María de Buenos Aires was performed a further one hundred and twenty times after the premiere. Today it is under the patronage of the Argentine Ministry of Culture. The Italian singer Milva first dared to play the role of María in 1999. Through the initiative of the violinist Gidon Kremer , Teldec recorded a recording with Horacio Ferrer in the role of Duende, which he had not taken on since the first series of performances.

With the production by Katja Czellnik , the Kiel Opera brought a scenic implementation on the stage on October 3, 1999 under its director at the time, Kirsten Harms , which can be considered the initial spark for subsequent productions in Germany. In addition to the Puerto Rican Daniel Bonilla-Torres as Duende, who later appeared in this role with Milva in her touring version, the bass-baritone Matthias Klein sang the cantor and the mezzo-soprano Jennifer Arnold the María. Bernd Damovsky created the equipment . This production was also shown at the Komische Oper Berlin in 2006 .

In 2003 the play premiered in a production by Ben Van Cauwenbergh at the Hessian State Theater Wiesbaden , the role of Duende was taken on by the well-known Argentine actor and solo dancer Gabriel Sala , the role of Maria was sung by Brigitte Heitzer , the male vocal parts Axel Mendrok took over .

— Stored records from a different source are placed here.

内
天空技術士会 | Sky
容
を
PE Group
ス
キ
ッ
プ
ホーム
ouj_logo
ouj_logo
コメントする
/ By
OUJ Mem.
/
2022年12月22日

In May 2007 Maria de Buenos Aires premiered at the Dortmund Opera House . In October 2010 the Ulm Theater performed the play. In August 2019 the Operita premiered in the Lübeck Theater .

Recordings / sound carriers

  • TROVA August 1968: Amelita Baltar, Hector de Rosas, Horacio Ferrer, Astor Piazzolla a. a. TLS-5020/2
  • Dynamic 1997: Vittorio Antonelli, I Solisti Aquilani a. a. CDS 185 / 1-2
  • Teldec / East West 1998: Gidon Kremer, Horacio Ferrer u. a. 3984-20632-2
  • Capriccio 2019: Luciana Mancini, Daniel Bonilla-Torres u. a. C5305

literature

  • Sonia Alejandra López: "Maria de Buenos Aires". A monograph of the Tango-Operita by Astor Piazzolla and Horacio Ferrer . (Eichstätter treatises on musicology; Vol. 14). Schneider, Tutzing 2003, ISBN 3-7952-1078-X (plus dissertation, University of Eichstätt 2000)

Web links

Individual evidence

  1. Jürgen Feldhoff: "Maria de Buenos Aires" - premiere in Lübeck on ln-online.de, August 26, 2019, accessed on March 1, 2020.